Kepala Kepolisian Resor Kota Jambi Komisaris Besar Eko Wahyudi mengatakan, tidak ada tanda kekerasan seksual kepada YSA, sebagaimana dilaporkan YSA kepada penyidik, 15 Februari lalu. ”Sudah kami periksa (visum). Tidak ditemukan adanya tanda-tanda kekerasan pada YSA. Dengan artian, tidak ada tanda pemerkosaan,” ujarnya, Jumat (10/3/2023).
Sebelumnya, YSA melaporkan dirinya diperkosa sejumlah remaja di kampungnya di Kota Jambi. Ia pun menunjukkan bekas-bekas luka pada bagian leher, payudara, tangan, dan kaki. Selain itu, ada memar dan bengkak pada bagian bawah punggung. Bekas-bekas luka tersebut disimpulkan oleh penyidik bukan merupakan tanda kekerasan dari terlapor pelaku, melainkan YSA melukai dirinya sendiri.
Visum organ vital bagian dalam diakui penyidik baru dilakukan pada hari keempat. Kepala Unit Pelayanan Perempuan dan Anak Polresta Jambi Inspektur Dua Chrisvani Saruksuk mengatakan, alasannya karena dokter obgyn sedang tidak bertugas. ”Karena untuk dokter obgyn, kan, ada jadwalnya,” katanya.
Perihal itu diprotes oleh kuasa hukum YSA, Alendra. Visum organ vital seharusnya dilakukan segera setelah masuknya laporan pemerkosaan. “Seharusnya langsung dilakukan visum organ vital dalam kurun waktu 1 x 24 jam,” ujarnya.
Pihaknya telah melaporkan kejanggalan-kejanggalan penanganan hukum yang dilakukan penyidik kepada Menteri Koordinator Politik, Hukum, dan HAM; Kepala Polri; dan juga Komisi Kepolisian Nasional (Kompolnas). Pihaknya berharap penanganan yang telah dilakukan oleh penyidik diawasi ketat.
Aktivis Save Our, Sister Wenny Ira, menilai, ada kejanggalan di balik pelaksanaan visum organ vital dalam yang baru dilakukan belakangan. ”Ada apa, mengapa visum organ vital tidak langsung dilakukan setelah laporan masuk dari korban?” ujarnya.

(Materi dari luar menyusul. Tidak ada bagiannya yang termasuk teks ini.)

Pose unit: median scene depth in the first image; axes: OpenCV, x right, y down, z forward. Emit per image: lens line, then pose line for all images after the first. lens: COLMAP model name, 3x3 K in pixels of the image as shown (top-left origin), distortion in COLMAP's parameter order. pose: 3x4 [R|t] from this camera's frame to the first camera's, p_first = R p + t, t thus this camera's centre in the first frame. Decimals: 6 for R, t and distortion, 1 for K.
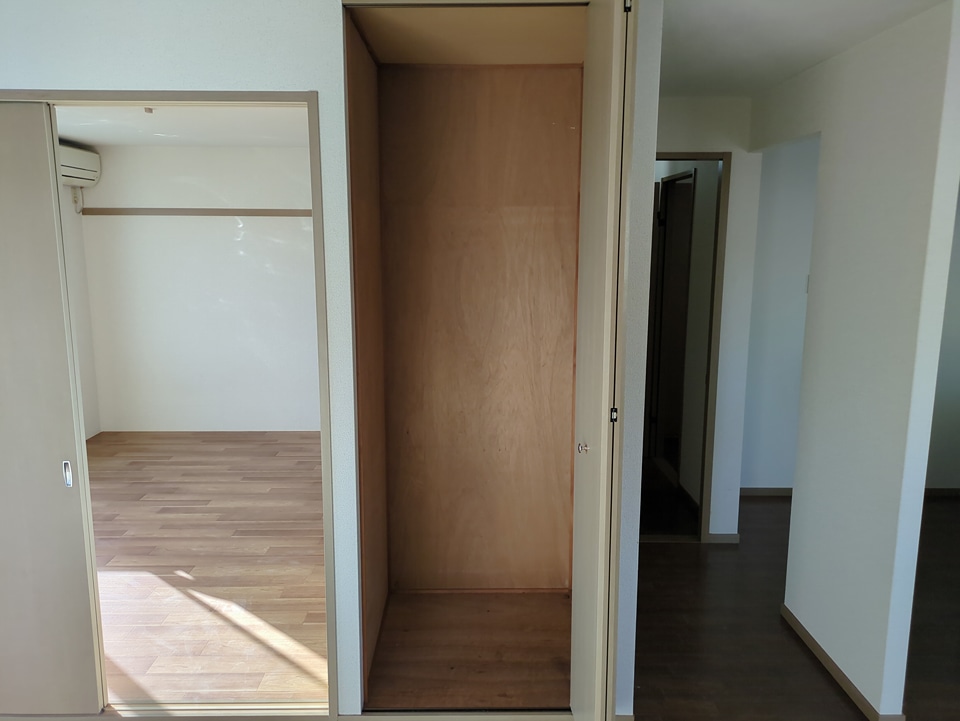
lens RADIAL K [[717.1, 0, 480.0], [0, 717.1, 360.5], [0, 0, 1]] dist [0.057253, -0.055105]
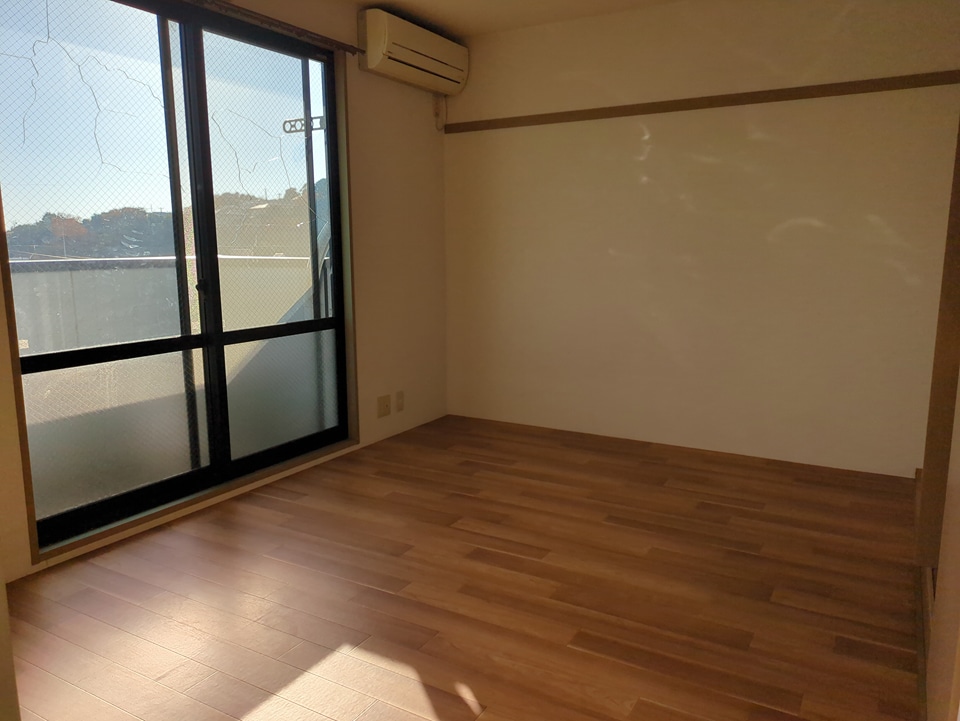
lens RADIAL K [[717.1, 0, 480.0], [0, 717.1, 360.5], [0, 0, 1]] dist [0.057253, -0.055105]
pose [[0.858277, 0.075815, -0.507555, -0.126925], [-0.080278, 0.996686, 0.013128, 0.033563], [0.506868, 0.029478, 0.861519, 0.433633]]
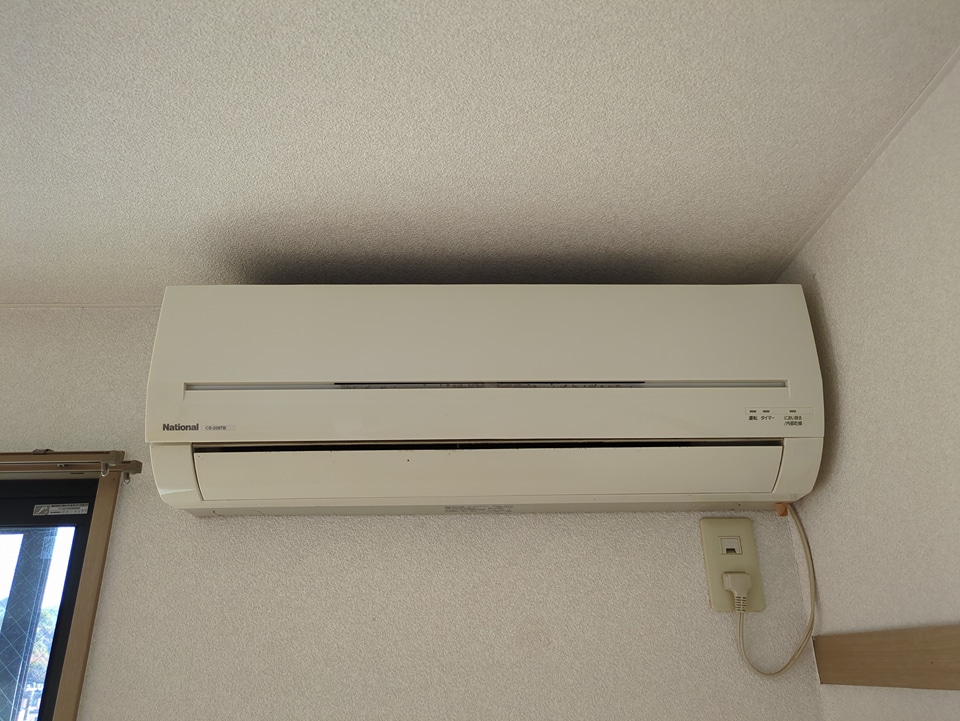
lens RADIAL K [[717.1, 0, 480.0], [0, 717.1, 360.5], [0, 0, 1]] dist [0.057253, -0.055105]
pose [[0.028884, -0.386776, -0.921721, -0.451922], [-0.148428, 0.910224, -0.386603, -0.229474], [0.988501, 0.147976, -0.031118, 1.100782]]
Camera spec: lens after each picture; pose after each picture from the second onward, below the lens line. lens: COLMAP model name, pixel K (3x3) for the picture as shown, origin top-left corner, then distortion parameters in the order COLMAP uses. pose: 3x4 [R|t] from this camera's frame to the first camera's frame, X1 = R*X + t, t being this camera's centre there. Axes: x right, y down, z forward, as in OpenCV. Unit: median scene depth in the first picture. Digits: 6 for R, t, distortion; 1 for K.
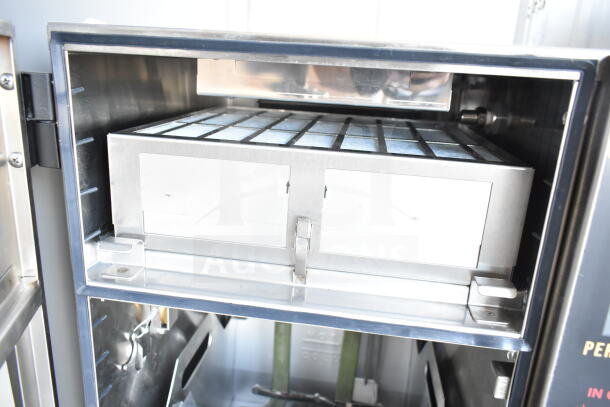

Ia pun mempersoalkan sikap penyidik yang dinilainya berat sebelah. Sebagaimana diketahui, ada dua kasus terkait YSA yang kini tengah berproses. Yang pertama, YSA melaporkan pemerkosaan yang dialaminya ke Polres Kota Jambi. Pelaku yang dilaporkan merupakan anak-anak usia 8 hingga 16 tahun.
Di sisi lain, orangtua anak-anak tersebut melaporkan YSA ke Polda Jambi. YSA balik dilaporkan mencabuli anak-anak itu. Adapun kasus kedua berproses lebih cepat hingga YSA ditetapkan sebagai tersangka.

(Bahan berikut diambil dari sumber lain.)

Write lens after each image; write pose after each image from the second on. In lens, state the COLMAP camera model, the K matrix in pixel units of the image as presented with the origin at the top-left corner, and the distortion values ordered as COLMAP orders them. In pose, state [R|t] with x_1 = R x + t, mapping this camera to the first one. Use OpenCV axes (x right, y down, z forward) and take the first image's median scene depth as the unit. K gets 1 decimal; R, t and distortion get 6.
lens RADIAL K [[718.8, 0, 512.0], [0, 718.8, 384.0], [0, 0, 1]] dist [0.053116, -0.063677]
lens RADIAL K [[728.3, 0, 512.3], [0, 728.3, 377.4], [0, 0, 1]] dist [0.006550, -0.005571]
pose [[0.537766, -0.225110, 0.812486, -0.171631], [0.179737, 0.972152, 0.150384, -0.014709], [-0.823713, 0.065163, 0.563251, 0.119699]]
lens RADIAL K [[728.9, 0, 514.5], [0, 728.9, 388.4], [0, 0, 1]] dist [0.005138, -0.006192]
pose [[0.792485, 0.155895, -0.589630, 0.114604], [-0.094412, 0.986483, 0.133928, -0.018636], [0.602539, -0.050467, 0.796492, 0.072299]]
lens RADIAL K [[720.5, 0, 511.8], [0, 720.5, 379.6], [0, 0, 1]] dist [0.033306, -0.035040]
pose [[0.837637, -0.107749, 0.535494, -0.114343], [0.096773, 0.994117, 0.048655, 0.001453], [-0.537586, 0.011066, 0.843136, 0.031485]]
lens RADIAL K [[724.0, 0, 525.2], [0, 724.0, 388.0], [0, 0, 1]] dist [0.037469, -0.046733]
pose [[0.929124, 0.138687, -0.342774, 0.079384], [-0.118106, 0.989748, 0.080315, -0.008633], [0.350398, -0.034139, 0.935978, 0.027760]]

Menurut Wenny, meskipun ada dua kasus yang berproses, penyidik dinilainya cenderung lebih mendengarkan penjelasan orangtua anak-anak hanya karena jumlahnya lebih banyak. ”Sedangkan YSA, karena telanjur dianggap penjahat, penyidik seperti enggan mendengarkannya,” ujarnya.

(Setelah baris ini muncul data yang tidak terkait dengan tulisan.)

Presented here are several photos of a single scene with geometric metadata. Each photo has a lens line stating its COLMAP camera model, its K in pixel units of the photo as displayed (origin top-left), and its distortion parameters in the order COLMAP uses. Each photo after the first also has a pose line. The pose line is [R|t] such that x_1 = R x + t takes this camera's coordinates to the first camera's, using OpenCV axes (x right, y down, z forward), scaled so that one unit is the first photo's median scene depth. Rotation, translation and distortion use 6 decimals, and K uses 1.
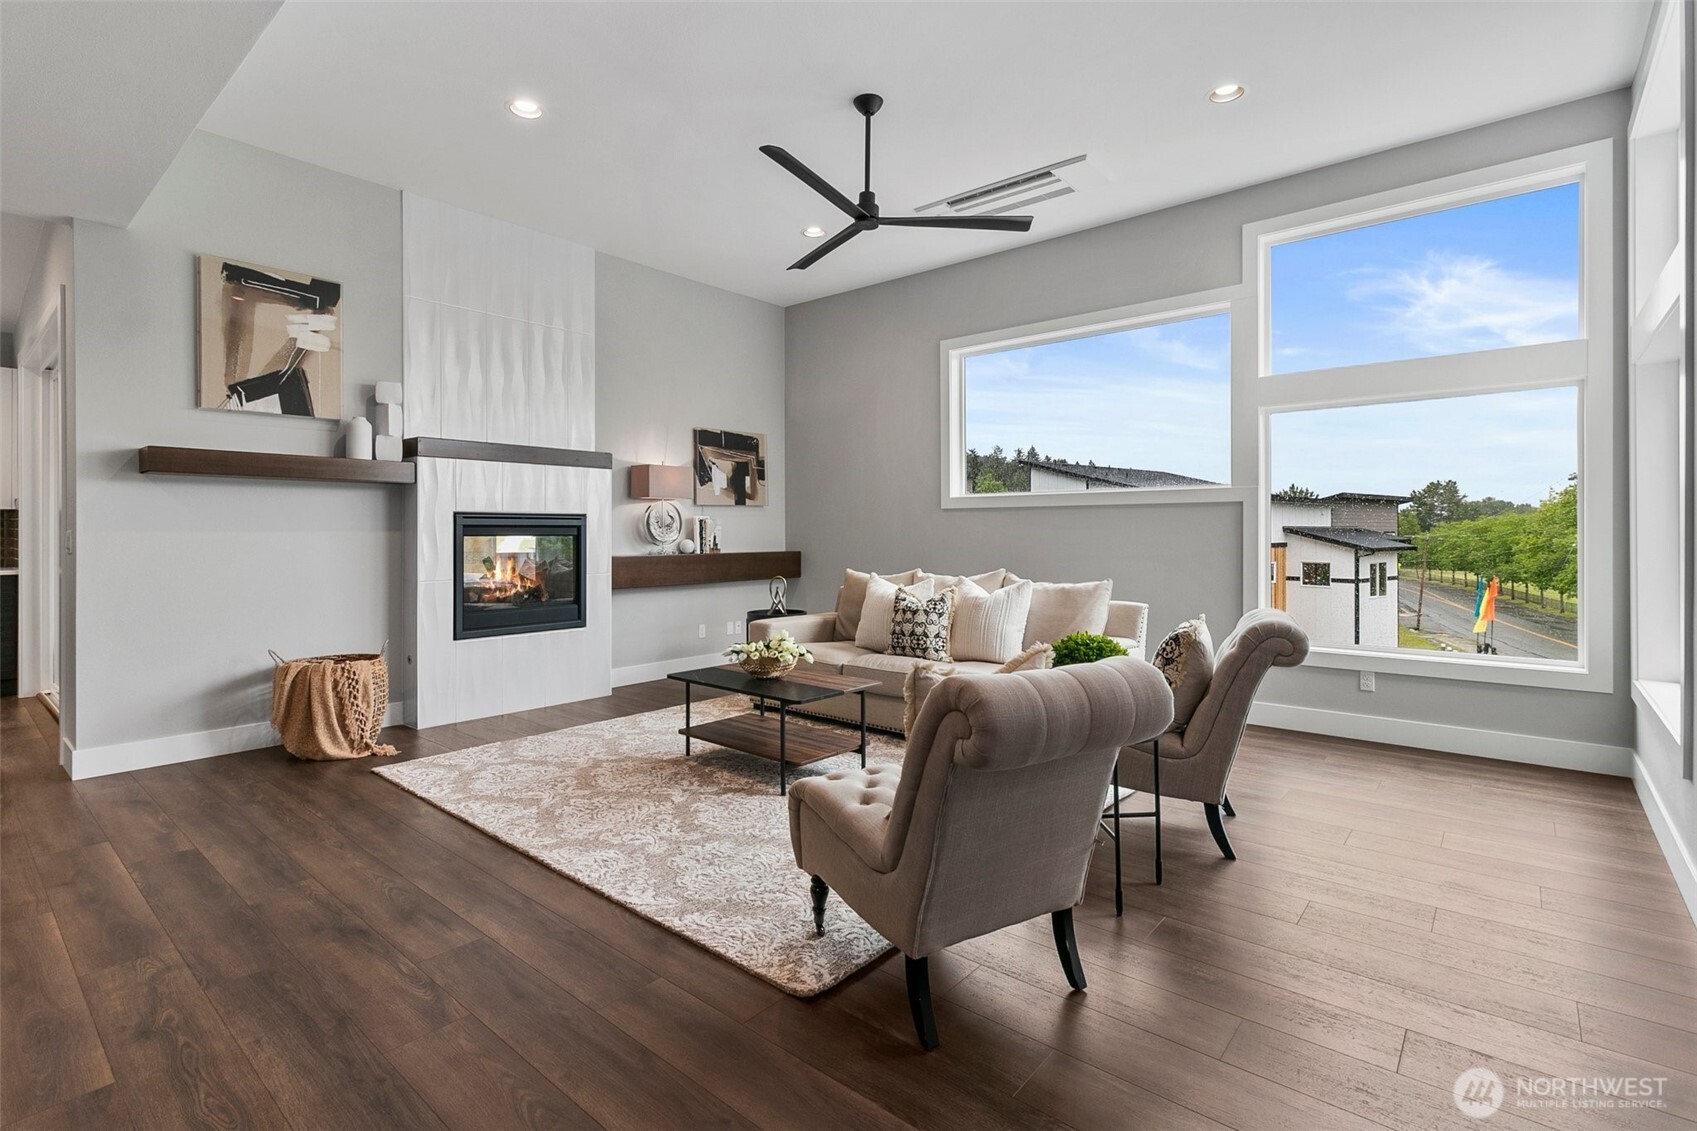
lens RADIAL K [[791.2, 0, 848.0], [0, 791.2, 535.5], [0, 0, 1]] dist [0.002768, 0.000126]
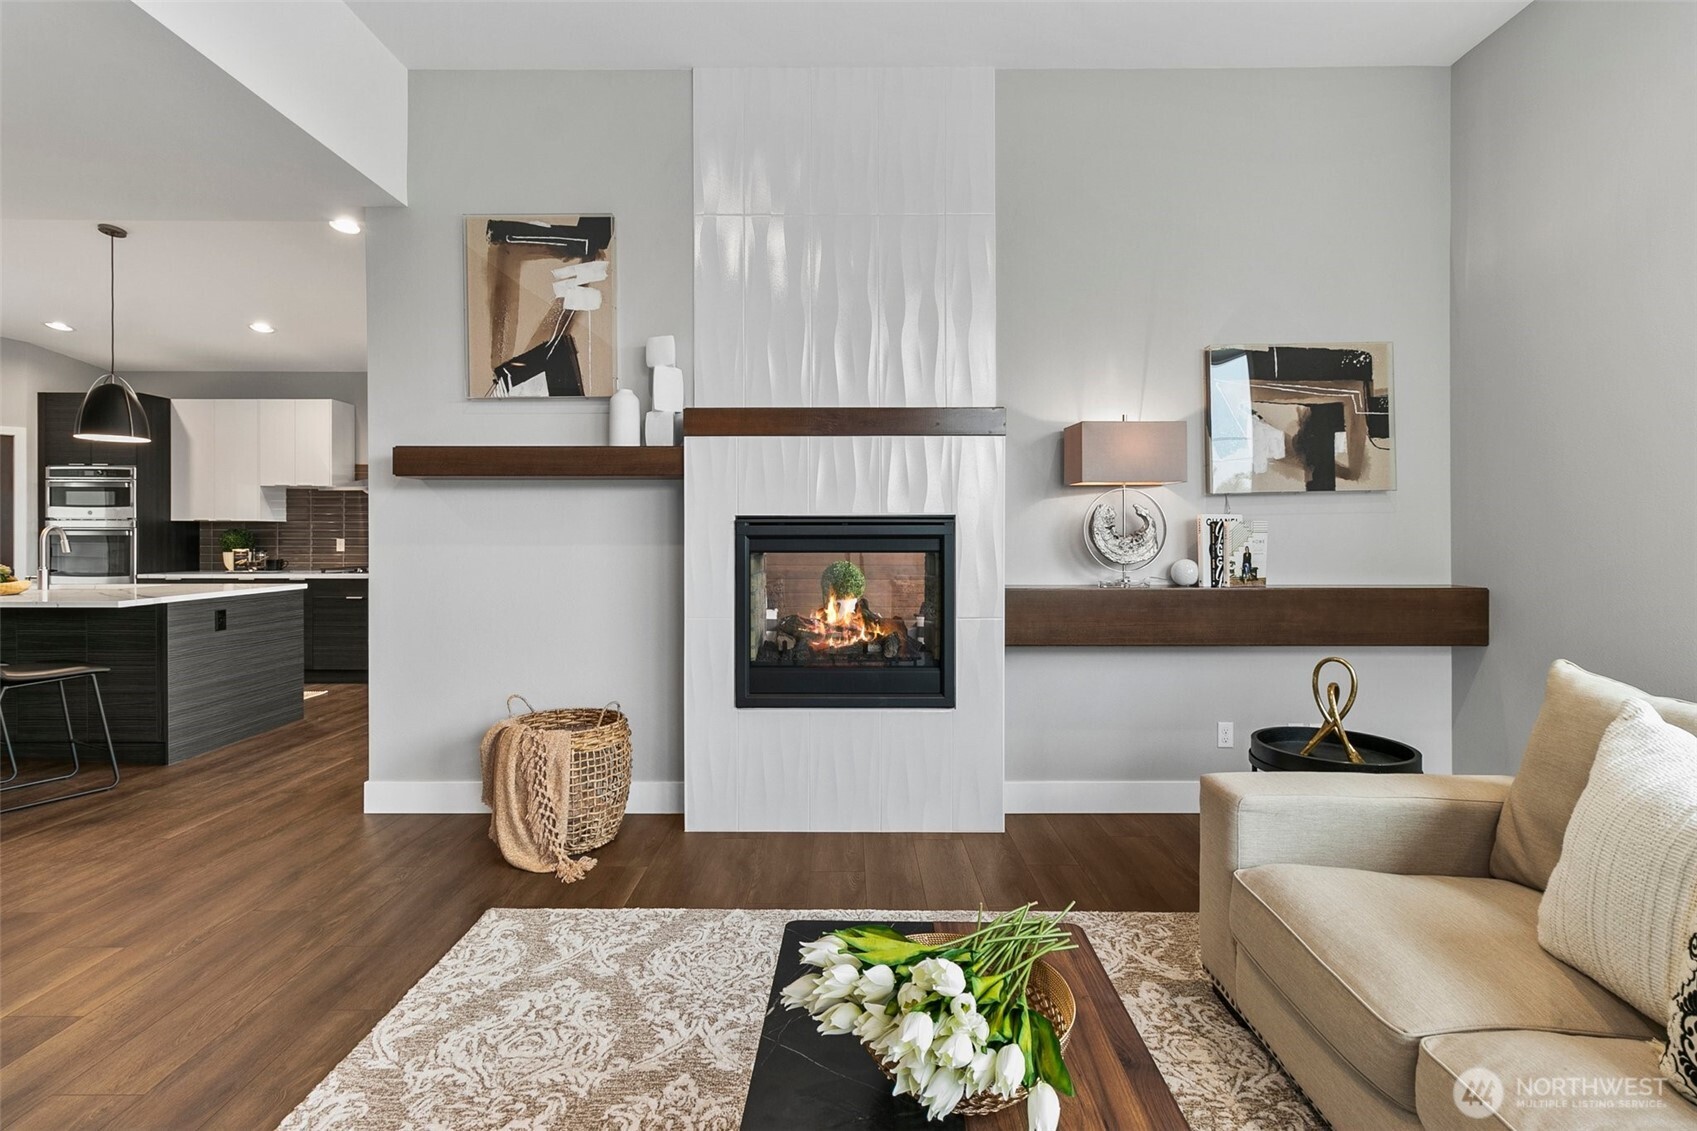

Tetangga YSA, Suryati, menceritakan, sehari-hari ia mendapati YSA tidak mengalami kelainan. Di rumah keluarga itu, YSA dan suaminya berjualan makanan dan membuka usaha rental permainan video.
Kalau selama saya mengenalnya, perilakunya (YSA) baik-baik saja. Tidak ada yang aneh,
ucapnya. Ia juga berharap kasus itu dapat diungkap.